Economists predict that the Central Bank of the Republic of China (Taiwan) will maintain its key interest rates at the upcoming quarterly policymaking meeting scheduled for March 20, as Taiwan’s economy faces increasing uncertainties linked to the ongoing trade tensions triggered by U.S. tariffs under President Donald Trump’s administration.
Wu Meng-tao, the head of the Taiwan Institute of Economic Research (TIER), explained that the central bank is unlikely to prioritize measures aimed at stabilizing consumer price fluctuations in the immediate future. Instead, the central bank is expected to focus on the economic uncertainties stemming from the potential escalation of the U.S.-China trade war.
After taking office, President Trump imposed tariffs on imports from China, Canada, and Mexico and threatened to introduce “reciprocal tariffs” without exceptions. Additionally, Taiwan has been mentioned in Trump’s rhetoric, particularly regarding the semiconductor industry, with claims that Taiwan has “stolen” the U.S. chip business. These developments suggest that Taiwan could face tariff pressures on semiconductors, further adding to the uncertainty.
In December 2024, the central bank decided to leave its key interest rates unchanged for the third consecutive quarter, keeping the discount rate at 2 percent, the highest in 15 years. The central bank’s decision to maintain monetary policy flexibility is seen as a measure to better navigate potential future volatility in global financial markets, especially in light of the anticipated impacts of Trump’s tariff policies.
Wu Meng-tao noted that while the central bank does not foresee any immediate need to alter rates, it must be prepared for the effects of global economic tensions. If the tariff war escalates and leads to retaliatory measures by other countries, Taiwan could face significant repercussions, particularly in its trade relations with the U.S.
Several major financial institutions have predicted that Taiwan’s consumer price index (CPI) will grow by less than 2 percent this year, which is below the central bank’s alert threshold. The country’s GDP is also forecast to grow around 3 percent in 2025. With these projections, economists suggest that there is little need for the central bank to cut interest rates at this stage.
However, a potential hike in electricity rates by Taiwan Power Co. (Taipower), due to its financial struggles, could lead to inflationary pressures in the domestic market. Wu Meng-tao emphasized that if Taipower raises electricity rates, it would add pressure for the central bank to raise interest rates. But other factors, such as the global impact of the trade war and reduced commodity prices, could offset the domestic inflationary effects from higher energy costs.

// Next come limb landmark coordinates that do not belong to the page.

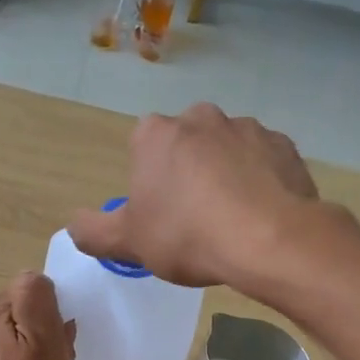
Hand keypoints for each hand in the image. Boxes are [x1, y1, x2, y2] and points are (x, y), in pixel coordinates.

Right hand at [66, 103, 328, 288]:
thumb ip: (94, 232)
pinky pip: (264, 164)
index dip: (148, 183)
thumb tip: (74, 224)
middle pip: (186, 146)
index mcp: (156, 134)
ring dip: (226, 177)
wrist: (267, 240)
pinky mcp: (285, 147)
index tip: (159, 216)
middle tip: (194, 221)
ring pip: (227, 152)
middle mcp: (201, 117)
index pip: (142, 149)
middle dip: (187, 174)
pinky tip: (260, 216)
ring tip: (231, 222)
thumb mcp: (128, 242)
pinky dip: (261, 183)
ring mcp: (248, 127)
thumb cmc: (186, 236)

Dachrahn Wu, Director of the Research Center for Taiwan Economic Development at National Central University, agreed with Wu Meng-tao’s assessment, stating that while Taipower’s electricity rate hike might increase inflation, the global economic slowdown triggered by tariffs could mitigate these domestic inflationary pressures. As a result, he expects the central bank to focus on supporting economic growth rather than curbing inflation at this juncture.
In conclusion, Taiwan’s central bank is expected to keep its interest rates unchanged in the face of growing global economic uncertainties, including the potential fallout from President Trump’s tariff policies. The priority for the central bank is likely to be managing the risks of external economic volatility, rather than focusing on inflation at this point.